**The task:** Could the entries below be reproduced exactly, with the images removed?

=== Material provided ===

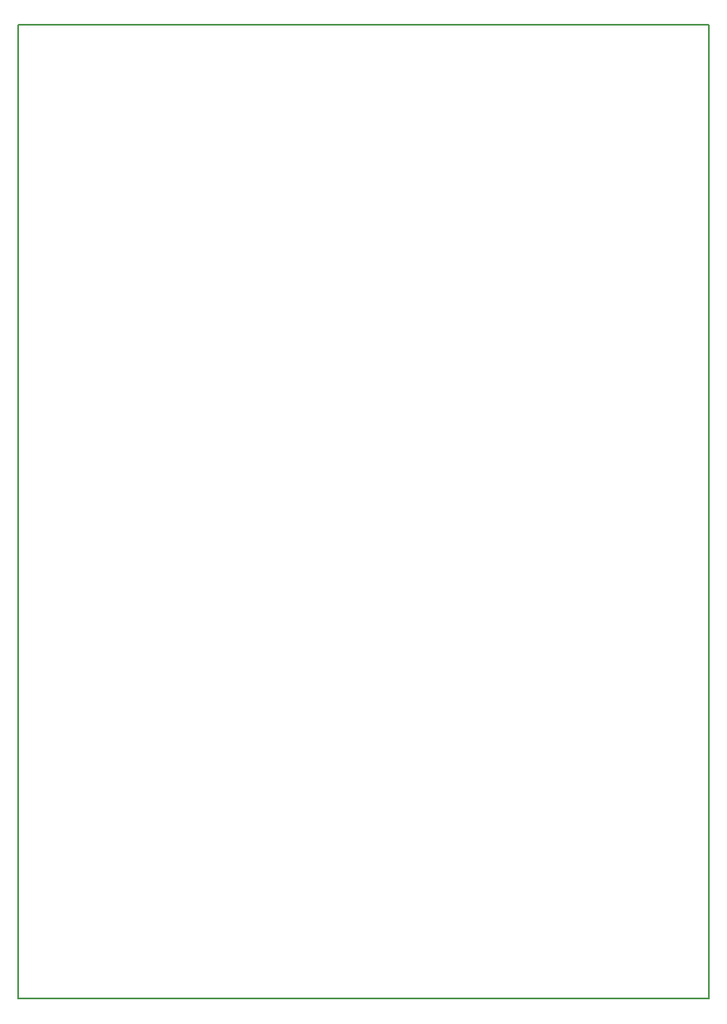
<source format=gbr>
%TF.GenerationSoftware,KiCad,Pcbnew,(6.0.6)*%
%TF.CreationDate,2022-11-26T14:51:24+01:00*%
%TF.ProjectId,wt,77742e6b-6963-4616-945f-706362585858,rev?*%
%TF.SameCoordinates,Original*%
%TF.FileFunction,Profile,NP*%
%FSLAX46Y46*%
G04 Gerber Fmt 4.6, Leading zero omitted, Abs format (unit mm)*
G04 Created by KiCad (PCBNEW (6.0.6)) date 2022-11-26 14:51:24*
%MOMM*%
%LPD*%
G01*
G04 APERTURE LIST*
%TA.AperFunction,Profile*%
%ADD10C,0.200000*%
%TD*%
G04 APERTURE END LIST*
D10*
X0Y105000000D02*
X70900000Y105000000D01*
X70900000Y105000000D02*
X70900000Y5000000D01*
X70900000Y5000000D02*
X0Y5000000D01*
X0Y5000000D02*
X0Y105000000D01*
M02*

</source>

===

**Response to this task:**
<source format=gbr>
%TF.GenerationSoftware,KiCad,Pcbnew,(6.0.6)*%
%TF.CreationDate,2022-11-26T14:51:24+01:00*%
%TF.ProjectId,wt,77742e6b-6963-4616-945f-706362585858,rev?*%
%TF.SameCoordinates,Original*%
%TF.FileFunction,Profile,NP*%
%FSLAX46Y46*%
G04 Gerber Fmt 4.6, Leading zero omitted, Abs format (unit mm)*
G04 Created by KiCad (PCBNEW (6.0.6)) date 2022-11-26 14:51:24*
%MOMM*%
%LPD*%
G01*
G04 APERTURE LIST*
%TA.AperFunction,Profile*%
%ADD10C,0.200000*%
%TD*%
G04 APERTURE END LIST*
D10*
X0Y105000000D02*
X70900000Y105000000D01*
X70900000Y105000000D02*
X70900000Y5000000D01*
X70900000Y5000000D02*
X0Y5000000D01*
X0Y5000000D02*
X0Y105000000D01*
M02*

</source>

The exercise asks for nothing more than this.